In questo quadro, è interessante constatare come, malgrado gli aumenti consistenti, le migrazioni irregolari lungo la rotta del Mediterraneo centrale non sembrano essere semplicemente sparite dall’agenda europea, ma sembrano essere persino svanite dal dibattito pubblico italiano. Eppure quando nel giugno 2018 l’Italia “chiudeva i porti” alle Ong e dichiarava guerra all’immigrazione irregolare i numeri degli sbarchi erano inferiori a quelli odierni (48mila arrivi nei 12 mesi precedenti giugno 2018) ed erano in netto e costante calo dai massimi di 195mila l’anno fatti segnare a giugno 2017.

La dimostrazione, se mai ce ne fosse stato bisogno, che persino l’arrivo di 60mila migranti irregolari l’anno è del tutto sostenibile dal nostro sistema Paese, almeno finché la politica non lo rende un “affare di Stato”. Di sicuro, malgrado sbarchi continui nel corso di quest’estate, il sistema di accoglienza italiano non è sotto pressione, e avrebbe ulteriori ampi spazi di manovra se le risorse dedicate non fossero state tagliate in anni recenti. E gli sbarchi di quest’anno si inseriscono in un quadro disarmante per la sua eloquenza: nel corso del 2020 la popolazione italiana si è ridotta del 6,4%, e per la prima volta da decenni si è ridotta (del 5,1%) persino la popolazione straniera residente nel nostro Paese. Insomma, non certo una “invasione”.

 

Le “Talent Partnership” Ue

A livello europeo, nel quadro di sostanziale stallo rispetto alle proposte vecchie e nuove della Commissione (ultima tra tutte quella del Nuovo patto sulla migrazione e l’asilo) si segnalano alcune iniziative finalmente positive, che rispondono al tentativo di “sostituire le migrazioni irregolari con quelle regolari” (parole della Commissaria Ue per gli affari interni Ylva Johansson). Un’iniziativa che merita risalto è rappresentata dalle Talent Partnership, lanciate a giugno dalla Commissione europea.

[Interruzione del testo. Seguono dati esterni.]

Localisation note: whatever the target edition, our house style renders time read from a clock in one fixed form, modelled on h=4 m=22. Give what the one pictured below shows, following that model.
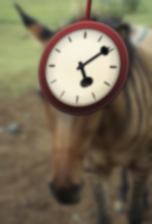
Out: h=5 m=9
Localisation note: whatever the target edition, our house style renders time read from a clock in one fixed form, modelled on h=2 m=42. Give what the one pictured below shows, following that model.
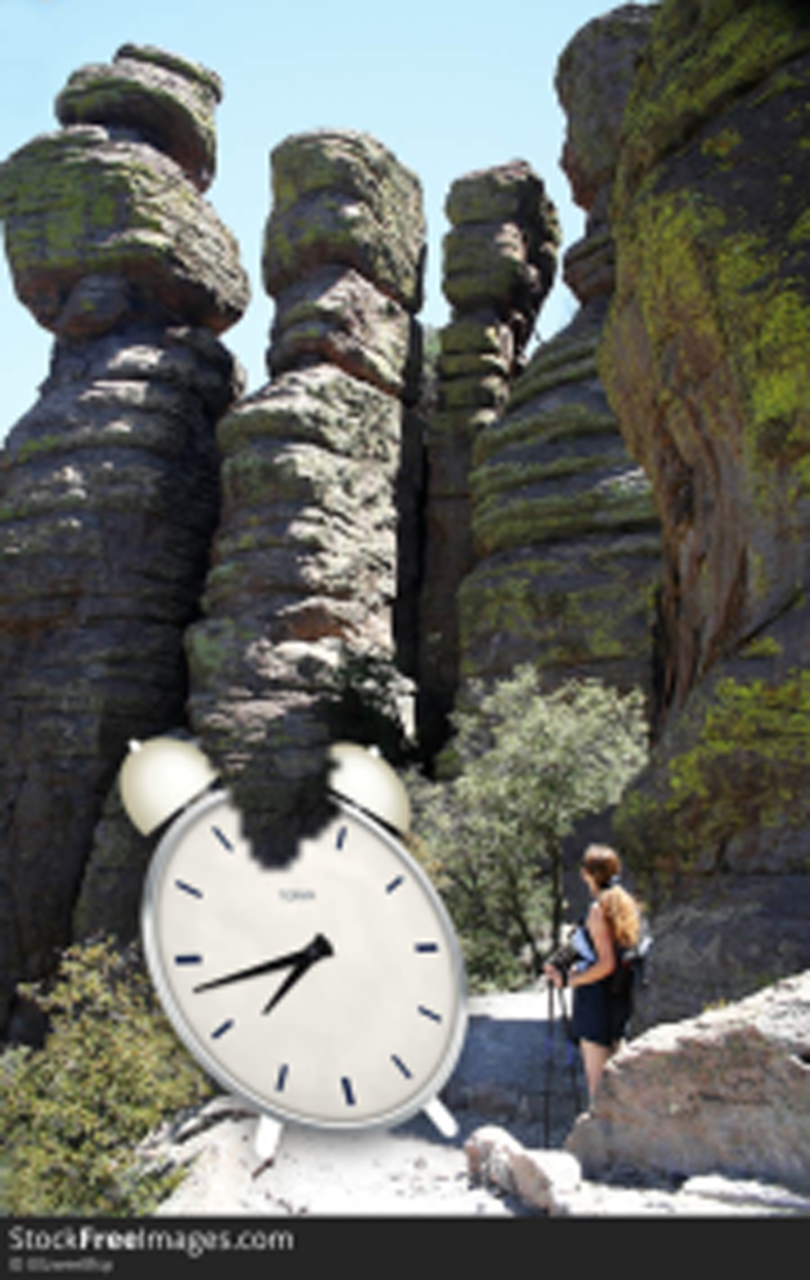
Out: h=7 m=43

Le Talent Partnership sono un’iniziativa di cooperazione che mira a finanziare periodi di studio e di formazione per potenziali migranti a bassa o media qualifica (proprio quelli potenzialmente più attratti dalla prospettiva di migrare irregolarmente) direttamente nei Paesi d’origine, con la possibilità, una volta ultimato il periodo di formazione, di essere assunti nei Paesi Ue o di rimanere nel proprio Stato, arricchendone il capitale umano. Date le differenze di reddito tra Paesi europei e Paesi d’origine, il costo della formazione operata direttamente in loco sarebbe meno di un decimo rispetto allo stesso tipo di formazione effettuata direttamente negli Stati Ue.

 

Risorse e posti

Si tratta proprio di quel tipo di iniziative “win-win-win” (per il Paese d’origine, quello di destinazione e per il migrante stesso) di cui c’è molto bisogno in questo periodo, in particolare per ripristinare la fiducia e il dialogo tra i Paesi Ue e i Paesi terzi. Dopo anni in cui le principali iniziative europee si sono concentrate sul tentare di convincere i propri partner (attraverso incentivi finanziari o minacce di “sanzioni” politiche) a ridurre le migrazioni irregolari o aumentare i rimpatri, l’offerta di una collaborazione positiva in ambito migratorio è un importante passo in avanti.

Adesso si tratta di riconoscere che, oltre a iniziative pilota di questo tipo, la Commissione europea può poco se i governi nazionali dei Paesi Ue non mettono a disposizione risorse e posti per la migrazione regolare. Magari, giovedì, quando i leader europei si incontreranno potrebbero cominciare a discutere seriamente anche di questo.